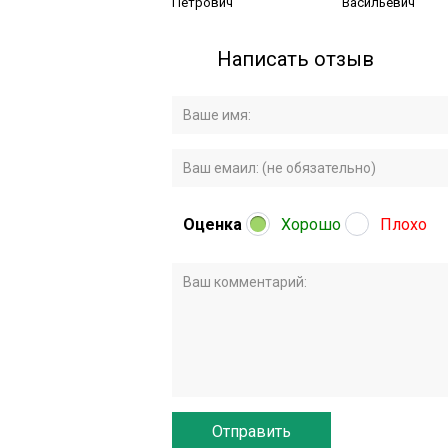
Петрович
Васильевич
Написать отзыв
Оценка
Хорошо
Плохо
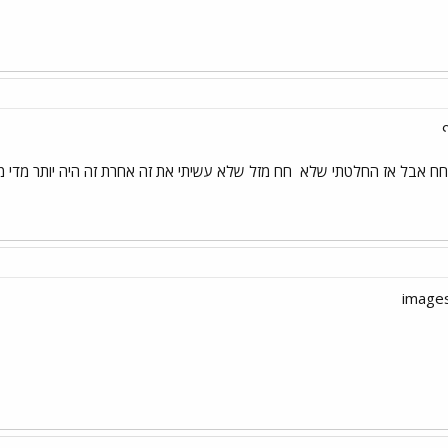
 חח אבל אז החלטתי שלא
חח מזל שלא עשיתי את זה אחרת זה היה יותר מדי מוז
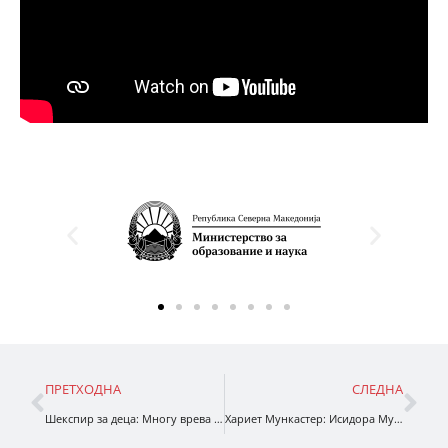
ПРЕТХОДНА
СЛЕДНА
Шекспир за деца: Многу врева за ништо
Хариет Мункастер: Исидора Мун настапува на шоу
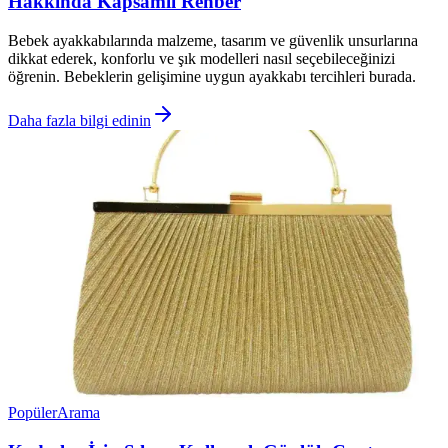
Hakkında Kapsamlı Rehber
Bebek ayakkabılarında malzeme, tasarım ve güvenlik unsurlarına
dikkat ederek, konforlu ve şık modelleri nasıl seçebileceğinizi
öğrenin. Bebeklerin gelişimine uygun ayakkabı tercihleri burada.
Daha fazla bilgi edinin
Popüler
Arama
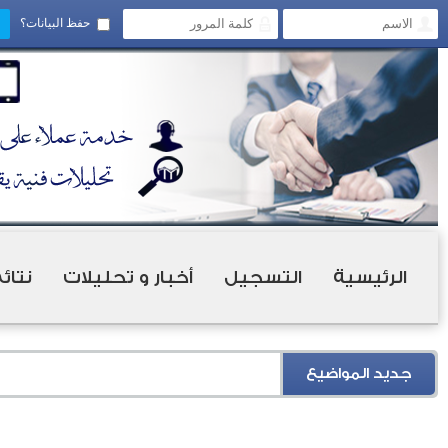
حفظ البيانات؟
الرئيسية
التسجيل
أخبار و تحليلات
نتائ
جديد المواضيع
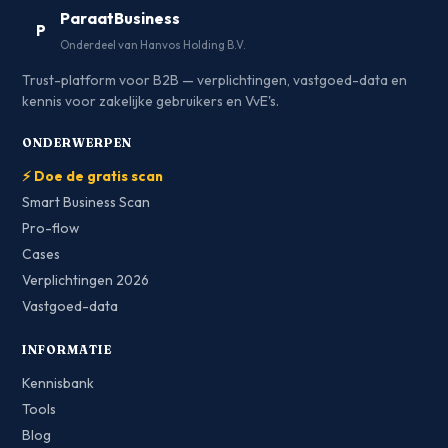
ParaatBusiness
P
Onderdeel van Hanvos Holding B.V.
Trust-platform voor B2B — verplichtingen, vastgoed-data en
kennis voor zakelijke gebruikers en VvE's.
ONDERWERPEN
⚡ Doe de gratis scan
Smart Business Scan
Pro-flow
Cases
Verplichtingen 2026
Vastgoed-data
INFORMATIE
Kennisbank
Tools
Blog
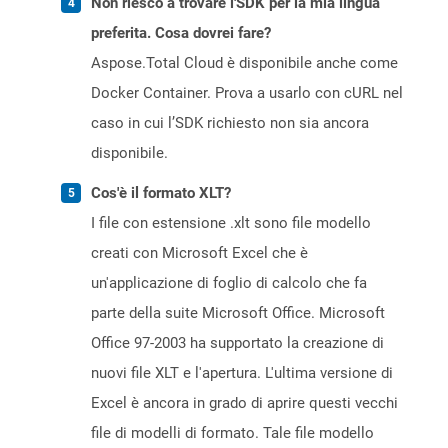
Non riesco a trovare l'SDK per la mia lingua
preferita. Cosa dovrei fare?
Aspose.Total Cloud è disponibile anche come
Docker Container. Prova a usarlo con cURL nel
caso in cui l’SDK richiesto non sia ancora
disponibile.
Cos'è il formato XLT?
I file con estensione .xlt sono file modello
creati con Microsoft Excel che è
un'applicazione di foglio di calcolo che fa
parte della suite Microsoft Office. Microsoft
Office 97-2003 ha supportato la creazione di
nuovi file XLT e l'apertura. L'ultima versione di
Excel è ancora in grado di aprire questi vecchi
file di modelli di formato. Tale file modello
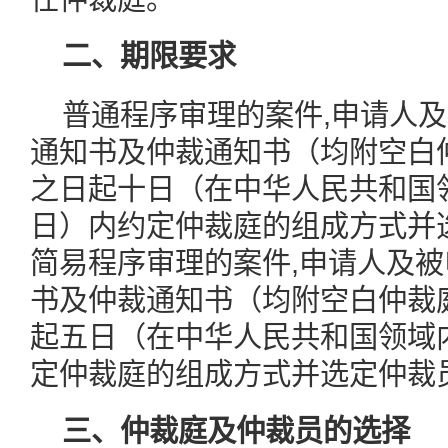
二、期限要求
普通程序审理的案件,申请人
通知书及仲裁通知书（均附空白
之日起十日（在中华人民共和国
日）内约定仲裁庭的组成方式并
简易程序审理的案件,申请人及
书及仲裁通知书（均附空白仲裁
起五日（在中华人民共和国领域
定仲裁庭的组成方式并选定仲裁
三、仲裁庭及仲裁员的选择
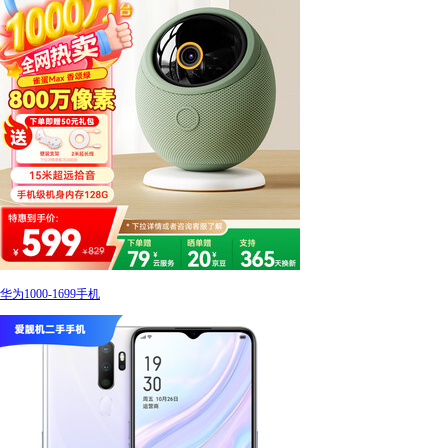
华为1000-1699手机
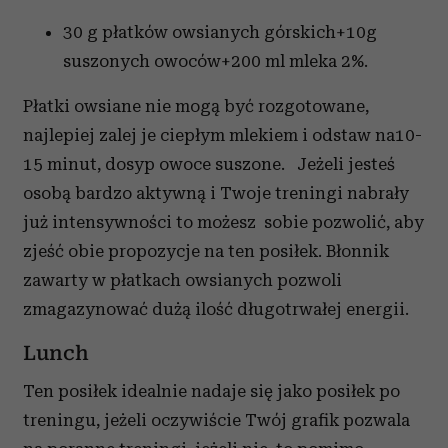
30 g płatków owsianych górskich+10g
suszonych owoców+200 ml mleka 2%.
Płatki owsiane nie mogą być rozgotowane,
najlepiej zalej je ciepłym mlekiem i odstaw na10-
15 minut, dosyp owoce suszone. Jeżeli jesteś
osobą bardzo aktywną i Twoje treningi nabrały
już intensywności to możesz sobie pozwolić, aby
zjeść obie propozycje na ten posiłek. Błonnik
zawarty w płatkach owsianych pozwoli
zmagazynować dużą ilość długotrwałej energii.
Lunch
Ten posiłek idealnie nadaje się jako posiłek po
treningu, jeżeli oczywiście Twój grafik pozwala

________________

▶ The task:
Lines that hold the word "Microsoft" are the ones to copy from the entries above.

▶ Exercise response:
creati con Microsoft Excel che è
parte della suite Microsoft Office. Microsoft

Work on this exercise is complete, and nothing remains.